“What is important to you,nonno?” Vasilios prompted gently. His grandfather was not always lucid anymore.
“Emma must be allowed to stay here, after I’m gone. I asked her to live with me because I could see she needed protection. She still does. I want you to promise me,” here Costa broke off, coughing, his whole body shuddering with the effort. “Promise me that you will leave her here. It is no trouble to you. You don’t come. Charge her a small rent, if you must—she will probably want to pay it anyway, she’s so damned proud.” Costa’s laugh was hoarse and took all his energy, but Vasilios barely noticed. Something was throbbing in his gut, his chest, demanding all his attention. Emma. And where she would go…afterwards. But Costa had recovered, and continued, “You thought she was looking at me for money—the truth is, I could barely even buy her ice cream.”
Vasilios closed his eyes, aware of how wrong his first suppositions had been, hating that he’d ever looked at Emma with suspicion. He felt like a completely different man to the one he’d been then. At first, it had been easy to see her as some sort of gold digger, come to capitalise on Costa’s predilection for beautiful young women.
Vasilios had even decided to seduce her especially to thwart that plan and instead, being with Emma had thrown every single one of his own convictions into disarray. He was no longer certain of the things he’d known and felt before coming here. His whole life, prior to returning to Puglia, seemed almost dream-like. He tried to look back at it, to remember who he’d been then, but couldn’t quite grasp the recollection.
But it would come back to him.
“Vas?”
“Of course she can stay,” Vasilios reassured his grandfather quickly. It was the right thing to do. This was her…home. Even the word left a strange pang in his heart. He ignored it.
Emma could stay but he, Vasilios, would leave as soon as he could. Without Costa here, without the need to remain for Costa’s sake, Vasilios would only be staying for Emma. Which would mean something. Something important. And they’d both sworn this meant nothing, so he would have to go away, for both their sakes.

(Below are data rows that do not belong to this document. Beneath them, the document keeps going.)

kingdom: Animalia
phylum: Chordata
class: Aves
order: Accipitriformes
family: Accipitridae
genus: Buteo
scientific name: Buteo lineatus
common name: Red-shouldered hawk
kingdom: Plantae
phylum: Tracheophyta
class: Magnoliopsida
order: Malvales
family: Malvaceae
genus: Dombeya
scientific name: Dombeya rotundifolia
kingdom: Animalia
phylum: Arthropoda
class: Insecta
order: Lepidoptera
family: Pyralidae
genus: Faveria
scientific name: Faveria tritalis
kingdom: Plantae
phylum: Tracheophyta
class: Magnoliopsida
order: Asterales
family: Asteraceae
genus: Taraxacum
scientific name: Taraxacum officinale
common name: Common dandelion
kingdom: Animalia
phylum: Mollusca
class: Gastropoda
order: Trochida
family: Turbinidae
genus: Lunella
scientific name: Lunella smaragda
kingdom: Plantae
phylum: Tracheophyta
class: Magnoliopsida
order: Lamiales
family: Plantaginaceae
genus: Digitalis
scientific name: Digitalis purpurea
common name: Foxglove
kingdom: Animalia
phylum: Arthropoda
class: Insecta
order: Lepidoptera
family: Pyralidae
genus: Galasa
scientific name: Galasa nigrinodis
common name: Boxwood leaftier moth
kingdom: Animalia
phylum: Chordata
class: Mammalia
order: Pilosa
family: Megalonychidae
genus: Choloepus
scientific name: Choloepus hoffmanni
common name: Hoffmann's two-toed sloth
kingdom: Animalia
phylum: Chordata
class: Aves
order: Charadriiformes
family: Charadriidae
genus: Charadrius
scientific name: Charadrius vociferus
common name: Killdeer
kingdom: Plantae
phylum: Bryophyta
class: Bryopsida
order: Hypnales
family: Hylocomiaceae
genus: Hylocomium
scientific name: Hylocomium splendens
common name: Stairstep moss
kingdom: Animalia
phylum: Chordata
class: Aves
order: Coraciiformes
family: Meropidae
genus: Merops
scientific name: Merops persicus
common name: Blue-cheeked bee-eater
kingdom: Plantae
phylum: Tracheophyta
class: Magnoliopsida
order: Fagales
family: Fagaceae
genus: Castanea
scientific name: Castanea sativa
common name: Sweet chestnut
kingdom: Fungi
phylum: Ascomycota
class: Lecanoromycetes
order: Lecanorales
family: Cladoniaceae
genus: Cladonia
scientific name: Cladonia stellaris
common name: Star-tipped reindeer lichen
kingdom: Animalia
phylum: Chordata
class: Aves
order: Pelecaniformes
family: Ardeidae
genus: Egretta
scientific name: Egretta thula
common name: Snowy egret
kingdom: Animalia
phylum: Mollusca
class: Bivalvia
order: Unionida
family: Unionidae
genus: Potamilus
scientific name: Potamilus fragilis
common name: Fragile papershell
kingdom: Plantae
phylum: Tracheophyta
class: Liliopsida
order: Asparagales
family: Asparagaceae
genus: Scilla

The thought of leaving her though was a pain greater than almost any he’d ever known.
13
IN THE END, COSTA’S death was as without drama and excitement as his life had been full of both. He simply went to bed one night and one hour later his breathing grew laboured, though he continued to sleep.
The nurse alerted Vasilios and Emma that things were turning, and they were therefore with him when he took his last breath, a beatific smile on his face, as he faded from this earth.
Emma cried softly. She sat on the edge of the bed and held Costa’s hand, after he was gone, not because she wanted to bring him back but because she knew it would be the last time she could touch him, or be so near him.
Vasilios sat as still as stone.
He’d had weeks to prepare for this, and yet the reality of Costa’s death was now right before him and the dull, throbbing ache in the centre of his chest was far greater than he could have imagined.
He hurt.
He felt as though he’d been cut off at the knees.
Costa had been the biggest, most constant force in Vasilios’s life.
They’d disagreed often, fought more, but love and respect had always underpinned their relationship, and when Vasilios had felt a little short on both those qualities, Costa had held more than enough. His admiration for Costa had been enormous, to the end.
With Emma at Costa’s bedside, Vasilios had scraped back his chair, taken one last, awful look at his grandfather and stalked from the room, needing to return to his natural state desperately: needing, more than anything, to be alone.
His motorbike tore over the bitumen, the adrenalin of going too fast on those narrow roads making his blood pound and pushing the enormity of grief to the back of his mind because his survival skills had to come to the fore. He sat low over the handlebars, stared at the horizon, and let the engine speed him away from that place, from the death, and from Emma, whom he could almost not bear to see again.
She had no idea how to get through to Vasilios.
He’d pulled away from her, even as they were living in the same house. Not just physically, though she felt his absence like a missing limb, but in every way he was estranged from her. He barely spoke.
She made allowances for his grief, she understood how enormous his loss was, but still she expected him to talk to her, to open up to her about how he was feeling, so that she had some opportunity not only to make him feel a little better but also to share her own pain, which was in danger of devouring her. But hours bled into days and nights and Vasilios avoided her with considerable skill.
Emma had been so afraid of letting Vasilios in, of letting him come to mean something to her, and yet without realising it, that was exactly what had happened.
She stared across the pool at the rippling water, stricken, when she looked inside her heart and realised that all of it, every cell, fibre and beat, was for him.
“Oh no,” she whispered, closing her eyes, sitting on the edge of the pool and letting her legs dangle in. “What am I going to do?”
Vasilios stared at her from the safety of this room, for the first time in days, because she couldn’t see him. Here, he was free to look, to devour her with his eyes, because he couldn’t with his hands, to imagine he was reaching out to her, giving into the weakness to be with her, to hold her, to let her hold him, but he couldn’t. He wouldn’t.
He was alone, and he always would be. He was done with death, with dying, with losing people. He was done with it all.
After the funeral, Emma couldn’t ignore reality any longer.